Copy exactly, and only, the lines between the start of the entries below and the line containing "register #(.N(8)) Reg1", both inclusive. Omit pictures.
*** Opening of RECORDS FOR THE TASK ***
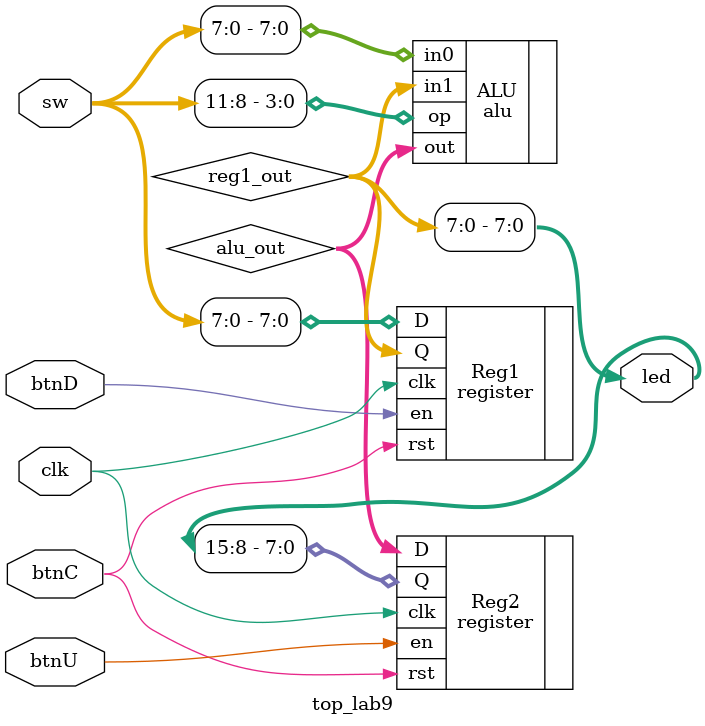
<source format=sv>
`timescale 1ns / 1ps


module top_lab9(
    input btnU,
    input btnD,
    input [11:0] sw,
    input clk,
    input btnC,
    output [15:0] led
    );
   
    wire [7:0] reg1_out;
    wire [7:0] alu_out;
   
    register #(.N(8)) Reg1 (
        .clk(clk),
        .rst(btnC),
        .en(btnD),
        .D(sw[7:0]),
        .Q(reg1_out)
    );
    assign led [7:0] = reg1_out; 
   
    alu     ALU (
        .in0(sw[7:0]),
        .in1(reg1_out),
        .op(sw[11:8]),
        .out(alu_out)
    );
    
    register #(.N(8)) Reg2 (
        .clk(clk),
        .en(btnU),
        .rst(btnC),
        .D(alu_out),
        .Q(led [15:8])
    );

endmodule

</source>
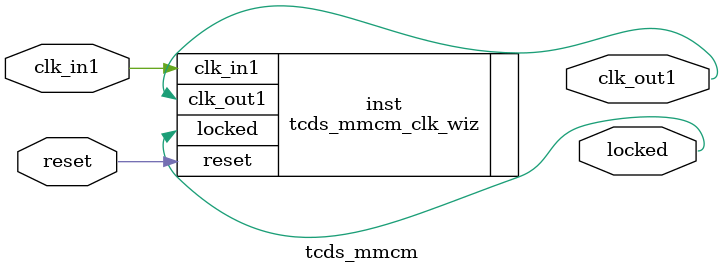
<source format=v>


`timescale 1ps/1ps

(* CORE_GENERATION_INFO = "tcds_mmcm,clk_wiz_v6_0_5_0_0,{component_name=tcds_mmcm,use_phase_alignment=false,use_min_o_jitter=false,use_max_i_jitter=false,use_dyn_phase_shift=false,use_inclk_switchover=false,use_dyn_reconfig=false,enable_axi=0,feedback_source=FDBK_AUTO,PRIMITIVE=MMCM,num_out_clk=1,clkin1_period=3.125,clkin2_period=10.0,use_power_down=false,use_reset=true,use_locked=true,use_inclk_stopped=false,feedback_type=SINGLE,CLOCK_MGR_TYPE=NA,manual_override=false}" *)

module tcds_mmcm 
 (
  // Clock out ports
  output        clk_out1,
  // Status and control signals
  input         reset,
  output        locked,
 // Clock in ports
  input         clk_in1
 );

  tcds_mmcm_clk_wiz inst
  (
  // Clock out ports  
  .clk_out1(clk_out1),
  // Status and control signals               
  .reset(reset), 
  .locked(locked),
 // Clock in ports
  .clk_in1(clk_in1)
  );

endmodule

</source>
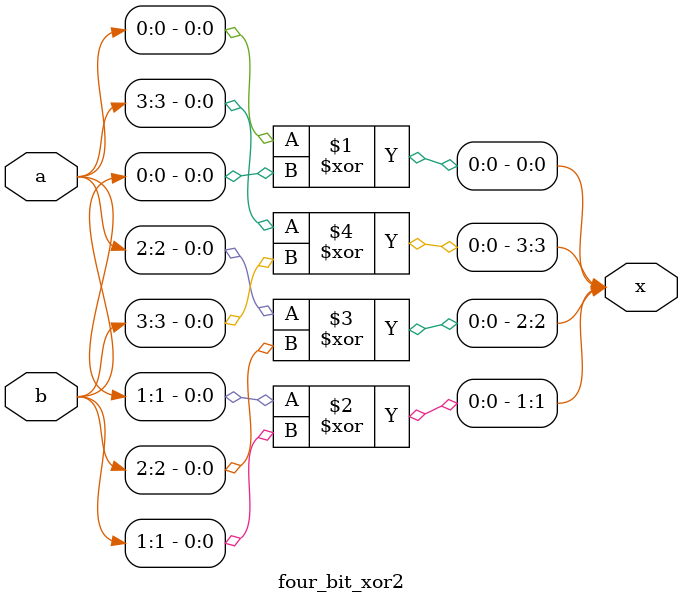
<source format=v>
`timescale 1ns / 1ps
module four_bit_xor2(a, b, x);
	input [3:0] a, b;
	output [3:0] x;
	
	xor u0(x[0], a[0], b[0]), (x[1], a[1], b[1]), (x[2], a[2], b[2]), (x[3], a[3], b[3]);
endmodule

</source>
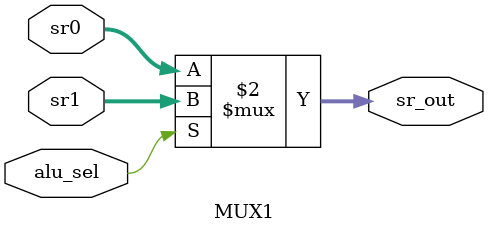
<source format=v>
`timescale 1ns / 1ps
module MUX1(
    input [31:0] sr0,
    input [31:0] sr1,
    input alu_sel,
    output [31:0] sr_out
);
assign sr_out = (alu_sel == 1'b0) ? sr0 : sr1;
endmodule

</source>
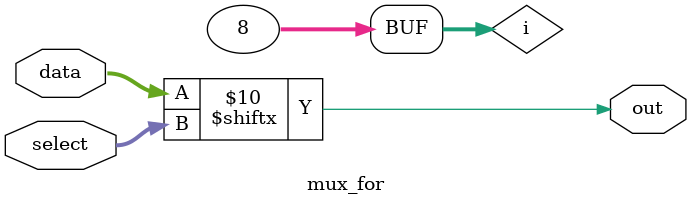
<source format=v>
`timescale 1ns / 1ps


module mux_for(
    input [7:0] data,
    input [2:0] select,
    output reg out
    );
    integer i;
    always @ (*) begin
        out = 1'b0;
        for (i = 0; i <= 7; i = i+1)begin
            out = data[select];
        end
    end
endmodule

</source>
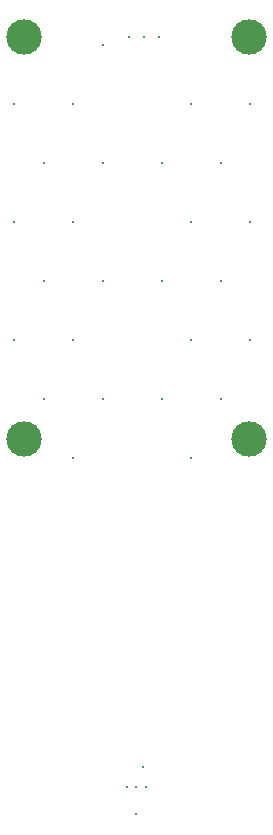
<source format=gbr>
%TF.GenerationSoftware,Altium Limited,Altium Designer,23.3.1 (30)*%
G04 Layer_Color=0*
%FSLAX26Y26*%
%MOIN*%
%TF.SameCoordinates,8EB50123-24BD-4293-BAC2-458A60E0733E*%
%TF.FilePolarity,Positive*%
%TF.FileFunction,Plated,1,4,PTH,Drill*%
%TF.Part,Single*%
G01*
G75*
%TA.AperFunction,OtherDrill,Pad Free-2 (374.016mil,1220.472mil)*%
%ADD31C,0.118110*%
%TA.AperFunction,OtherDrill,Pad Free-2 (-374.016mil,1220.472mil)*%
%ADD32C,0.118110*%
%TA.AperFunction,OtherDrill,Pad Free-2 (374.016mil,2559.055mil)*%
%ADD33C,0.118110*%
%TA.AperFunction,OtherDrill,Pad Free-2 (-374.016mil,2559.055mil)*%
%ADD34C,0.118110*%
%TA.AperFunction,ViaDrill,NotFilled*%
%ADD35C,0.007874*%
D31*
X374016Y1220472D02*
D03*
D32*
X-374016D02*
D03*
D33*
X374016Y2559055D02*
D03*
D34*
X-374016D02*
D03*
D35*
X31496Y59055D02*
D03*
X0D02*
D03*
X20433Y125984D02*
D03*
X-112716Y1746260D02*
D03*
Y2139961D02*
D03*
X379410Y1943110D02*
D03*
X182559Y2336811D02*
D03*
X-309567Y1352559D02*
D03*
X-407992Y2336811D02*
D03*
X-211142D02*
D03*
X-407992Y1549410D02*
D03*
X-309567Y1746260D02*
D03*
Y2139961D02*
D03*
X-211142Y1549410D02*
D03*
X-407992Y1943110D02*
D03*
X-112716Y2533662D02*
D03*
X84134Y1746260D02*
D03*
X-211142Y1155709D02*
D03*
Y1943110D02*
D03*
X379410Y2336811D02*
D03*
X84134Y1352559D02*
D03*
X280984Y1746260D02*
D03*
X182559Y1155709D02*
D03*
Y1549410D02*
D03*
Y1943110D02*
D03*
X84134Y2139961D02*
D03*
X-112716Y1352559D02*
D03*
X280984D02*
D03*
Y2139961D02*
D03*
X379410Y1549410D02*
D03*
X73819Y2559055D02*
D03*
X24606D02*
D03*
X-24606D02*
D03*
X-31496Y59055D02*
D03*
X0Y-29528D02*
D03*
%TF.MD5,96fcb3bbf60af55400f3c1be2fdf3321*%
M02*

</source>
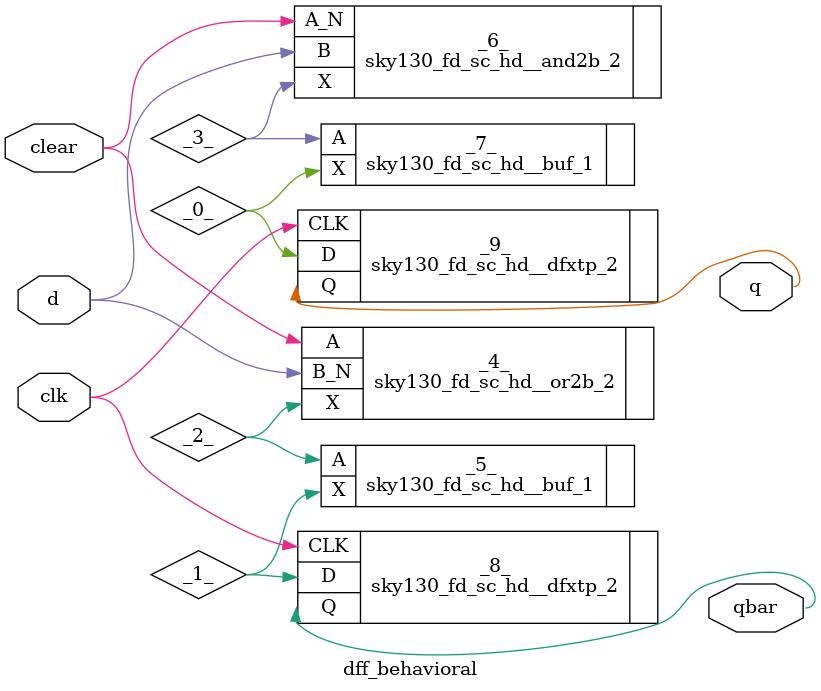
<source format=v>
/* Generated by Yosys 0.38 (git sha1 543faed9c8c, clang++ 17.0.6 -fPIC -Os) */

module dff_behavioral(d, clk, clear, q, qbar);
  wire _0_;
  wire _1_;
  wire _2_;
  wire _3_;
  input clear;
  wire clear;
  input clk;
  wire clk;
  input d;
  wire d;
  output q;
  wire q;
  output qbar;
  wire qbar;
  sky130_fd_sc_hd__or2b_2 _4_ (
    .A(clear),
    .B_N(d),
    .X(_2_)
  );
  sky130_fd_sc_hd__buf_1 _5_ (
    .A(_2_),
    .X(_1_)
  );
  sky130_fd_sc_hd__and2b_2 _6_ (
    .A_N(clear),
    .B(d),
    .X(_3_)
  );
  sky130_fd_sc_hd__buf_1 _7_ (
    .A(_3_),
    .X(_0_)
  );
  sky130_fd_sc_hd__dfxtp_2 _8_ (
    .CLK(clk),
    .D(_1_),
    .Q(qbar)
  );
  sky130_fd_sc_hd__dfxtp_2 _9_ (
    .CLK(clk),
    .D(_0_),
    .Q(q)
  );
endmodule

</source>
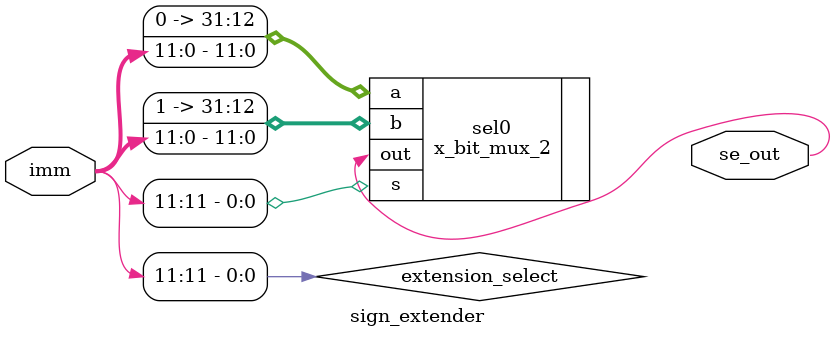
<source format=v>
module sign_extender #(
  parameter WIDTH = 32,
  parameter EXTENSION = 20
) (
  input [WIDTH-EXTENSION-1:0] imm,
  output se_out
);

wire extension_select;

assign extension_select = imm[WIDTH-EXTENSION-1];

x_bit_mux_2 #(.WIDTH(WIDTH)) sel0 (
  .a({{EXTENSION{1'b0}}, imm}), .b({{EXTENSION{1'b1}}, imm}), .s(extension_select),
  .out(se_out)
);

endmodule

</source>
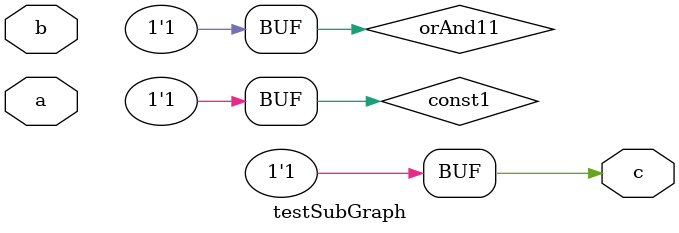
<source format=v>

module testSubGraph(
	a, b, 
	c
);
	// Writing inputs
	input a, b;
	// Writing outputs
	output c;
	// Writing gates for main graph
	wire andAB, orAnd11;
	
	wire const1;
	assign const1 = 1'b1;

	assign andAB = a & b;
	assign orAnd11 = andAB | const1;

	assign c = orAnd11;
endmodule

</source>
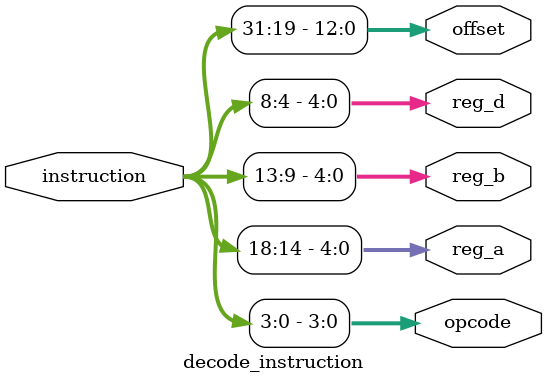
<source format=v>
module decode_instruction(
    input  wire [31:0] instruction,
    output wire [3:0]  opcode,
    output wire [4:0]  reg_a,
    output wire [4:0]  reg_b,
    output wire [4:0]  reg_d,
    output wire [12:0] offset
);


assign opcode = instruction[3:0];
assign reg_d  = instruction[8:4];
assign reg_b  = instruction[13:9];
assign reg_a  = instruction[18:14];

//Check the bits of the offset for the set of instructions
assign offset = instruction[31:19];

endmodule

</source>
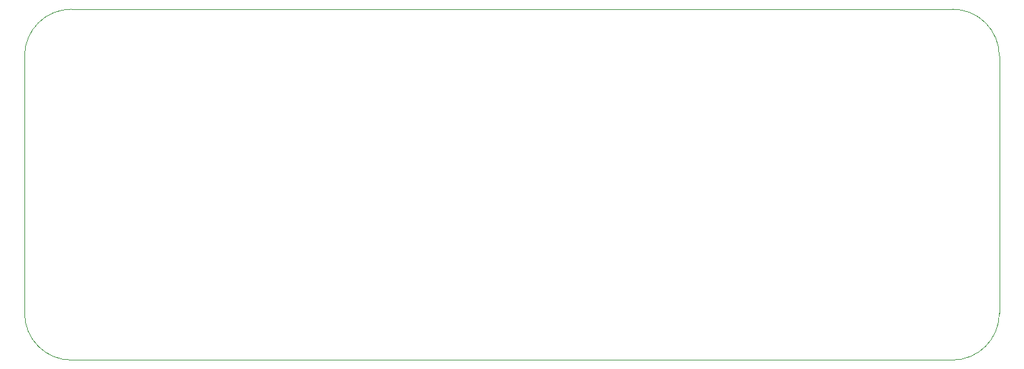
<source format=gbr>
G04 #@! TF.GenerationSoftware,KiCad,Pcbnew,5.1.6*
G04 #@! TF.CreationDate,2020-10-16T21:43:55+02:00*
G04 #@! TF.ProjectId,raveracer,72617665-7261-4636-9572-2e6b69636164,rev?*
G04 #@! TF.SameCoordinates,Original*
G04 #@! TF.FileFunction,Profile,NP*
%FSLAX46Y46*%
G04 Gerber Fmt 4.6, Leading zero omitted, Abs format (unit mm)*
G04 Created by KiCad (PCBNEW 5.1.6) date 2020-10-16 21:43:55*
%MOMM*%
%LPD*%
G01*
G04 APERTURE LIST*
G04 #@! TA.AperFunction,Profile*
%ADD10C,0.050000*%
G04 #@! TD*
G04 APERTURE END LIST*
D10*
X0Y-85000000D02*
G75*
G03*
X6000000Y-91000000I6000000J0D01*
G01*
X119000000Y-91000000D02*
G75*
G03*
X125000000Y-85000000I0J6000000D01*
G01*
X125000000Y-52000000D02*
G75*
G03*
X119000000Y-46000000I-6000000J0D01*
G01*
X6000000Y-46000000D02*
G75*
G03*
X0Y-52000000I0J-6000000D01*
G01*
X6000000Y-91000000D02*
X119000000Y-91000000D01*
X125000000Y-52000000D02*
X125000000Y-85000000D01*
X0Y-52000000D02*
X0Y-85000000D01*
X119000000Y-46000000D02*
X6000000Y-46000000D01*
M02*

</source>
*** Close of RECORDS FOR THE TASK ***
REPLY TO THE EXERCISE:
<source format=sv>
`timescale 1ns / 1ps


module top_lab9(
    input btnU,
    input btnD,
    input [11:0] sw,
    input clk,
    input btnC,
    output [15:0] led
    );
   
    wire [7:0] reg1_out;
    wire [7:0] alu_out;
   
    register #(.N(8)) Reg1 (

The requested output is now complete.